PT Graha Karya Informasi
Data Engineer
Job Description
Tasks and Responsibilities :
• Data Pipeline Development and Management : Data engineers create and manage the pipelines that extract data from various sources, transform it into usable formats, and load it into databases or data warehouses (ETL/ELT processes). They ensure that data flows reliably from source systems to reporting and analytics platforms.
• Data Storage and Architecture : They design and maintain scalable and secure data storage solutions, such as relational databases, NoSQL databases, and cloud-based data warehouses. They establish schemas, indexing strategies, and storage models optimized for performance and analytics.
• Data Quality and Governance : Data engineers enforce data quality standards, implement validation and cleansing processes, and monitor pipelines to detect and resolve inconsistencies. They also ensure compliance with data governance policies and standards, including privacy regulations.
• Performance Optimization and Scalability : Optimizing database queries, improving pipeline performance, and planning for scalable infrastructure to manage growing datasets are key responsibilities.
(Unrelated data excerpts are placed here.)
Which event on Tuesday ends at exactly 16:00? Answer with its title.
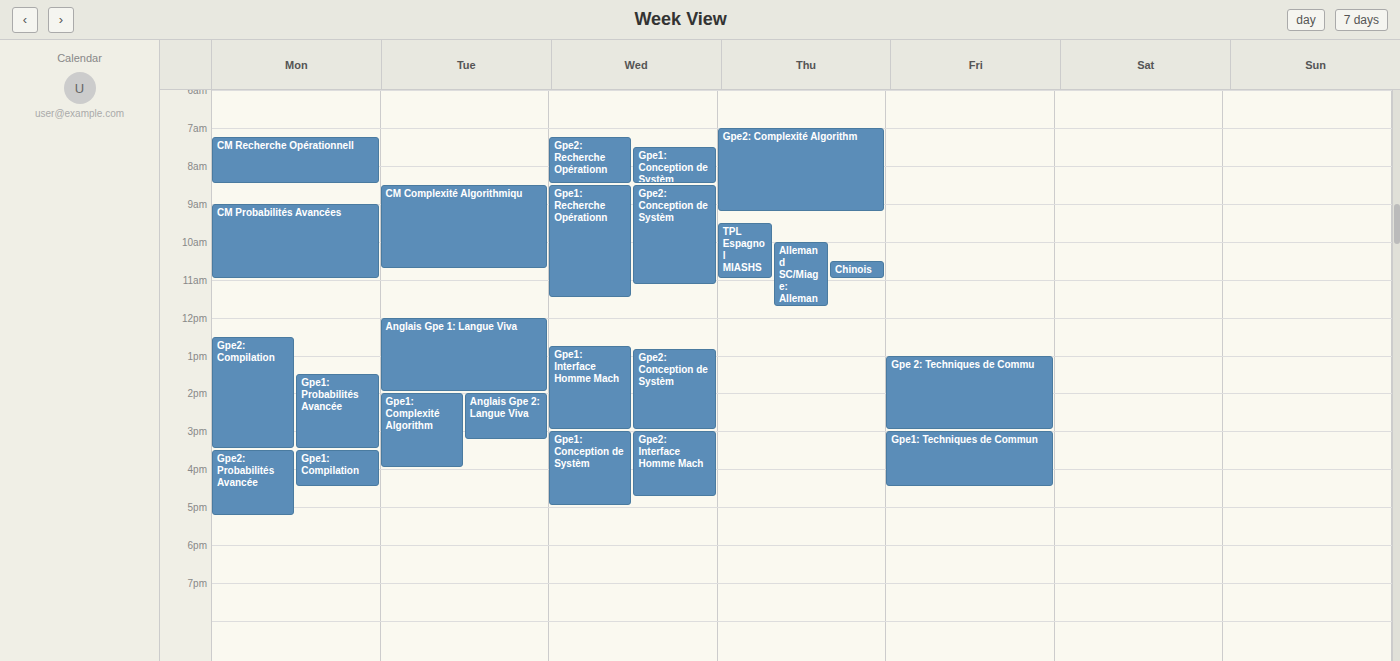
"Gpe1: Complexité Algorithm"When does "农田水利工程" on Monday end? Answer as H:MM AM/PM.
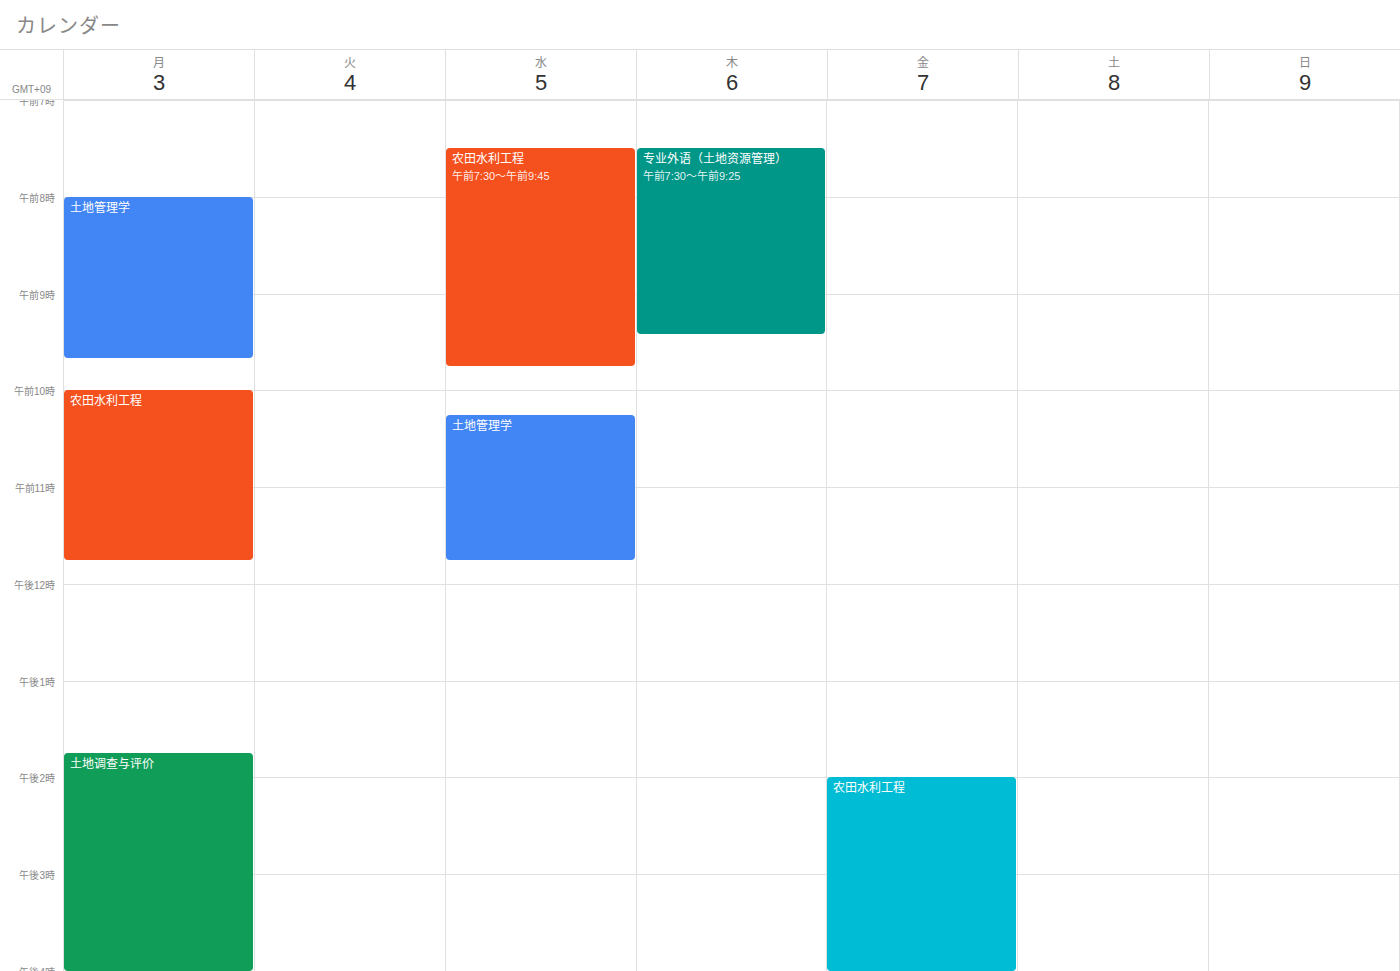
11:45 AM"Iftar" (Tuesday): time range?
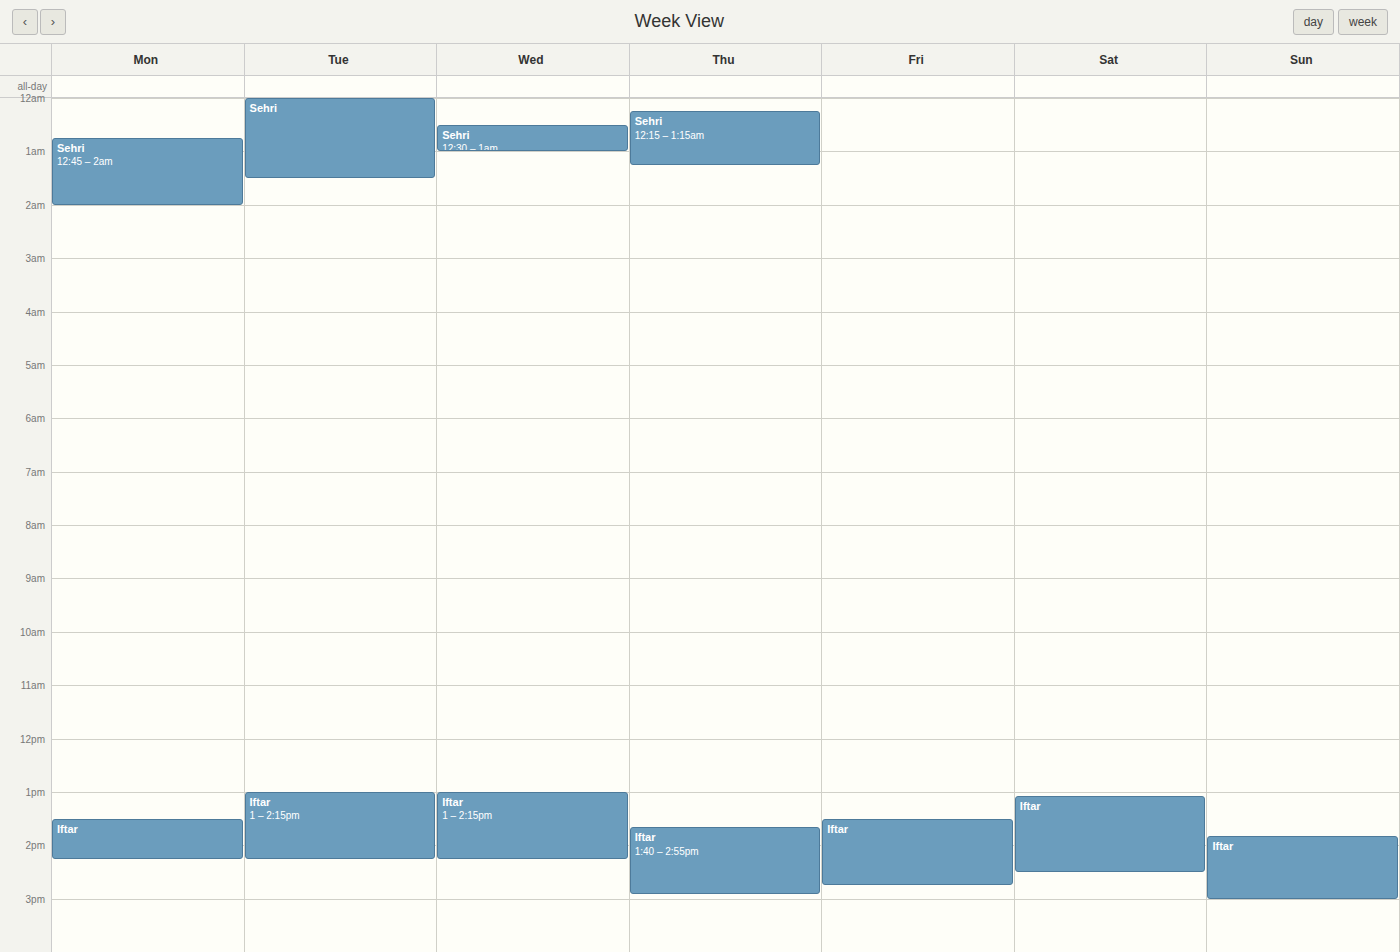
1:00 PM to 2:15 PMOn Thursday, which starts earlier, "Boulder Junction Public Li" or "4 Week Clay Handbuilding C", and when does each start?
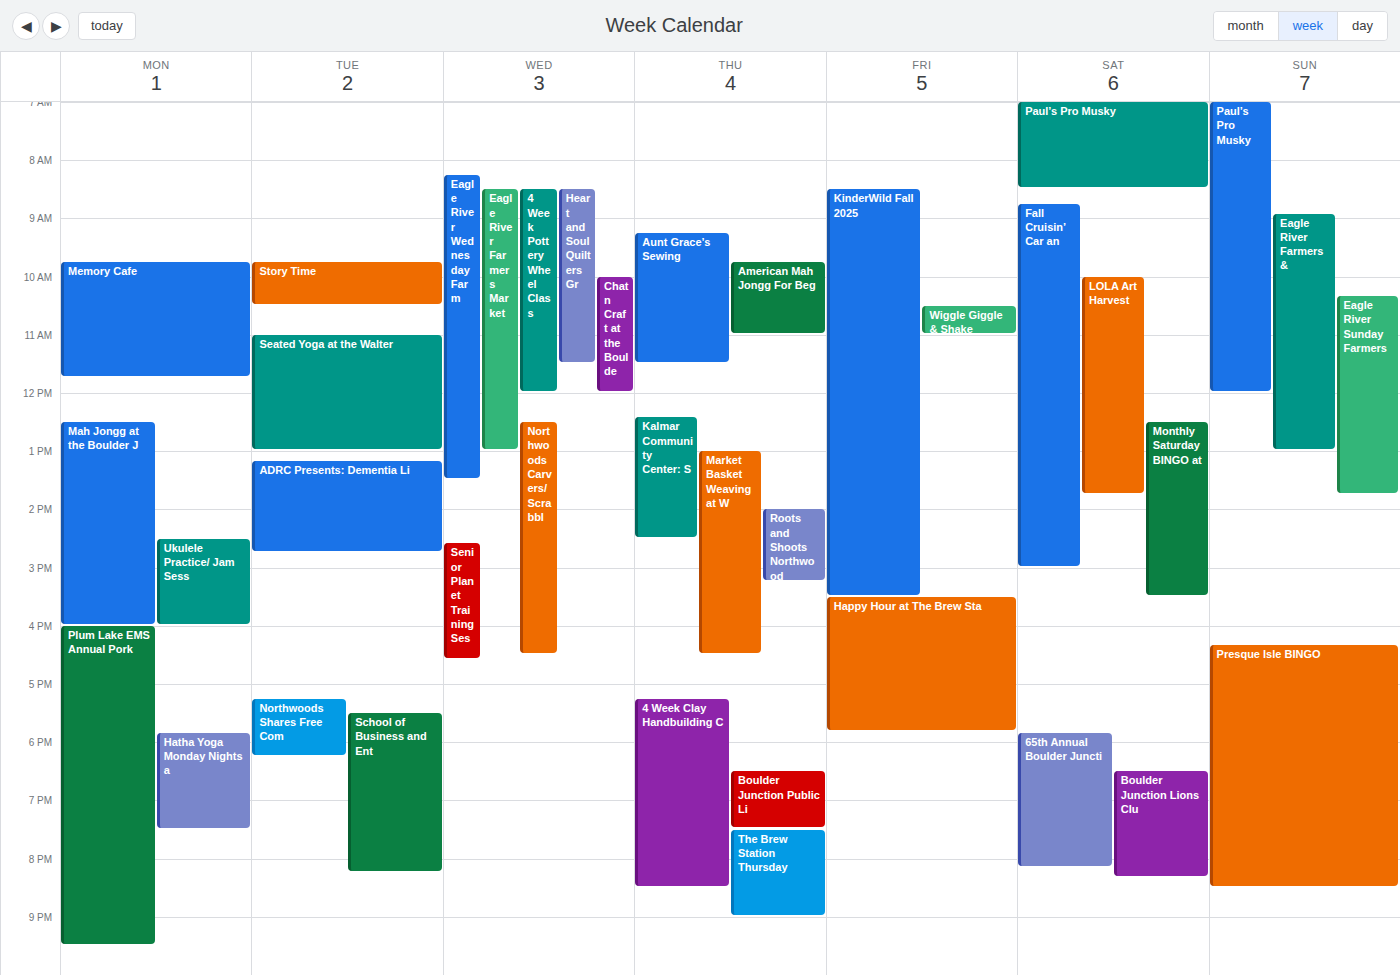
"4 Week Clay Handbuilding C" 5:15 PM; "Boulder Junction Public Li" 6:30 PM.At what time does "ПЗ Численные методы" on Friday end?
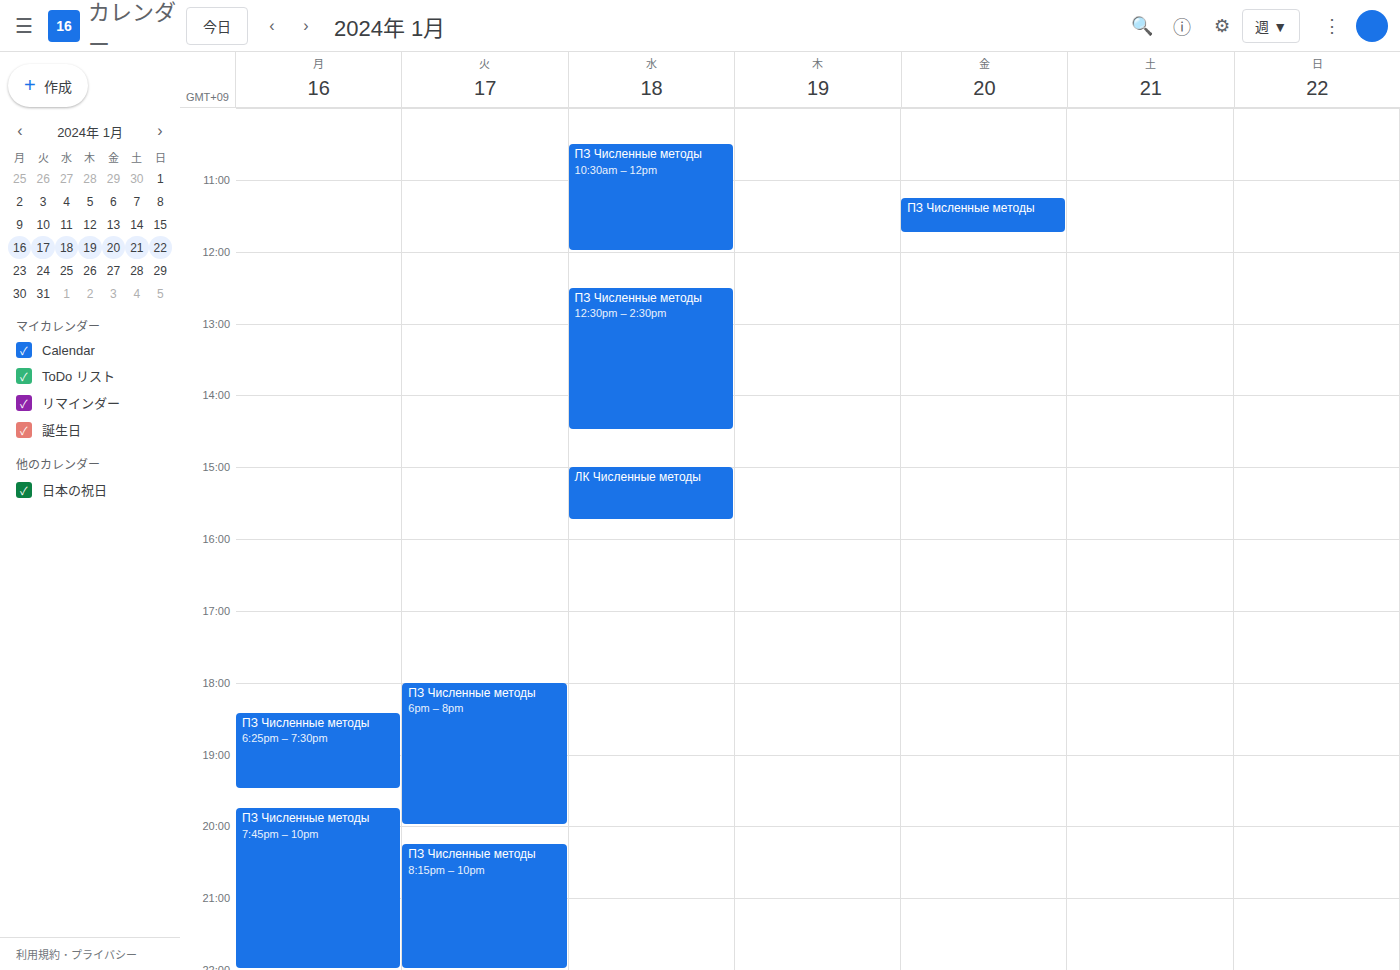
11:45 AMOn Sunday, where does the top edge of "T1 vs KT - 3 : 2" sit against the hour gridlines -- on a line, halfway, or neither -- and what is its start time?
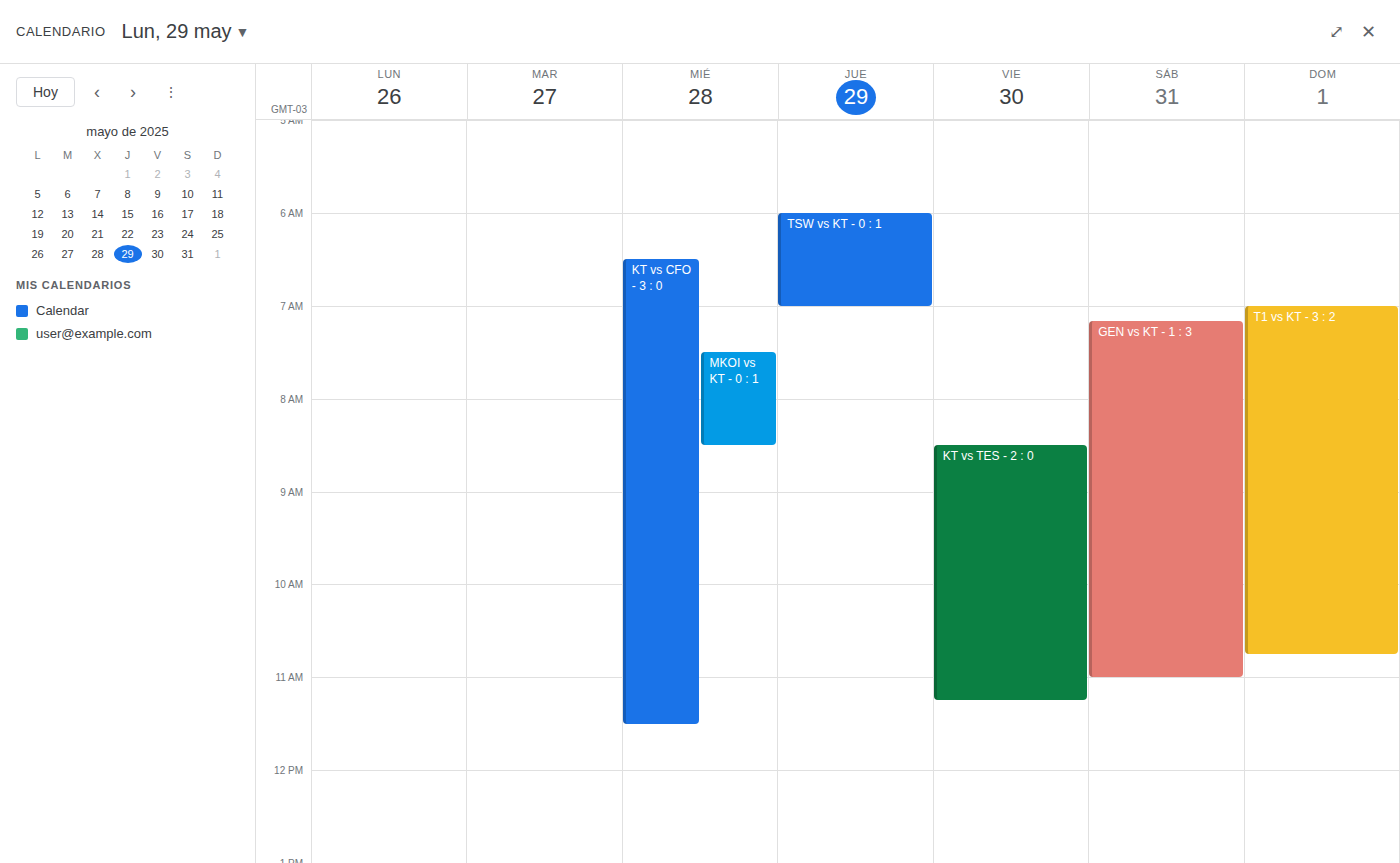
07:00 -- exactly on the 07:00 line.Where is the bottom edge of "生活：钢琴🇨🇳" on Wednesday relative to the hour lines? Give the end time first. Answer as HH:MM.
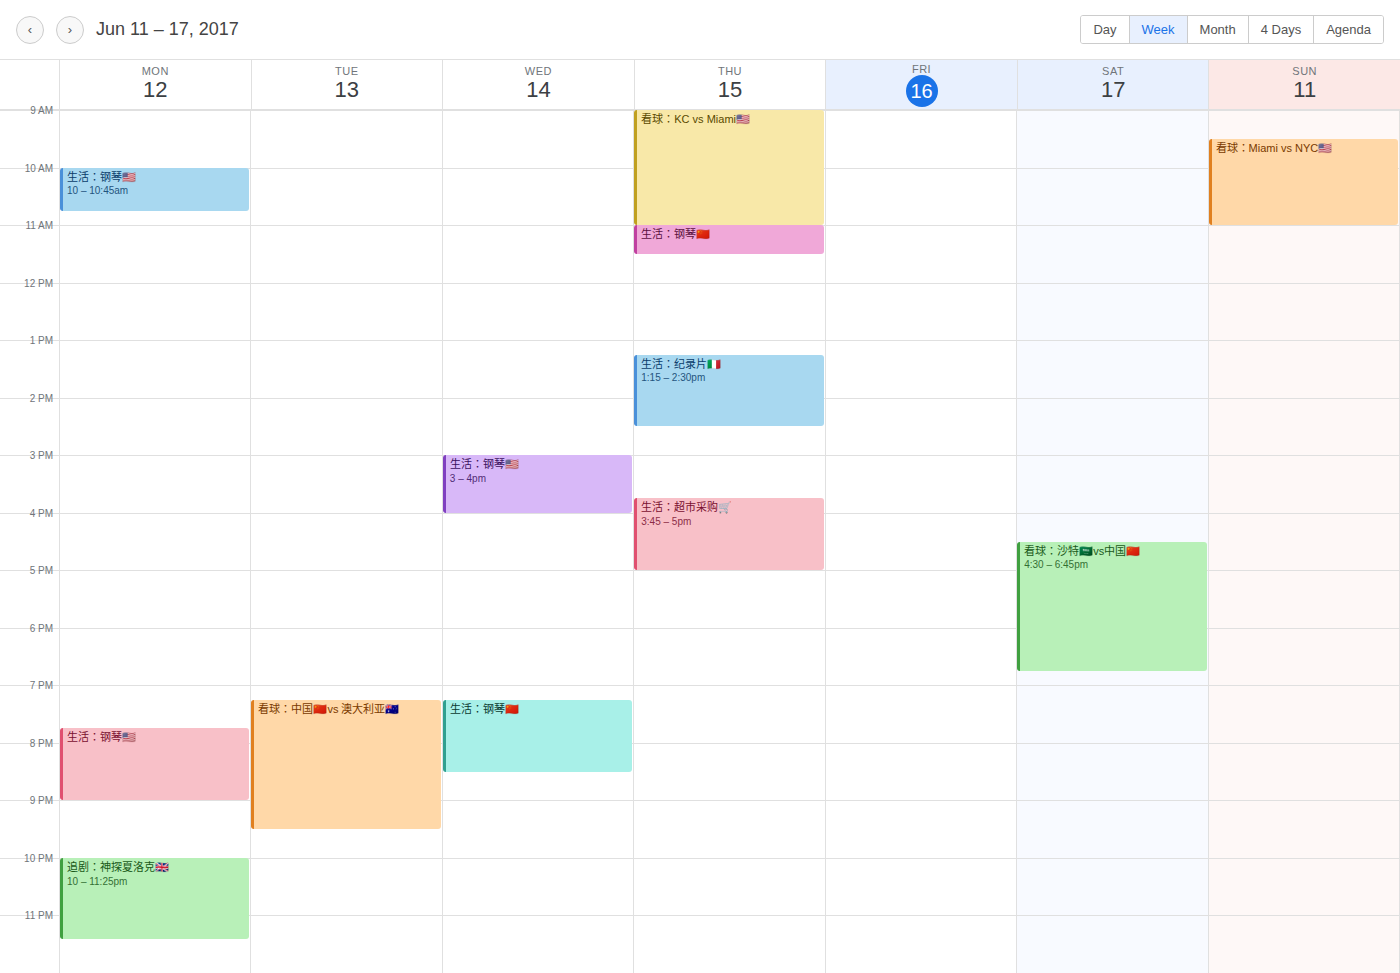
20:30 -- halfway between the 20:00 and 21:00 lines.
This includes tuning systems to handle large-scale batch and real-time processing efficiently.
• Collaboration with Stakeholders : Data engineers work closely with data scientists, analysts, and business teams to understand their data requirements and provide reliable datasets for analysis, reporting, and machine learning applications.
• Tooling and Automation : They leverage tools such as Apache Spark, Hadoop, Kafka, Airflow, and cloud services like AWS, Azure, or Google Cloud Platform to automate workflows and manage large-scale data processing
Requirements :
• Programming and Scripting: Proficiency in Python, Java, or Scala for pipeline development.
• Database Management: Expertise in SQL and Gogle Big Query
• Data Modeling: Ability to design schema and data models optimized for analytics.
• Big Data Tools: Knowledge of platforms like Hadoop, Spark, Kafka, or Flink for processing large datasets.
• Problem Solving: Analytical skills for troubleshooting pipeline issues, optimizing performance, and ensuring data integrity.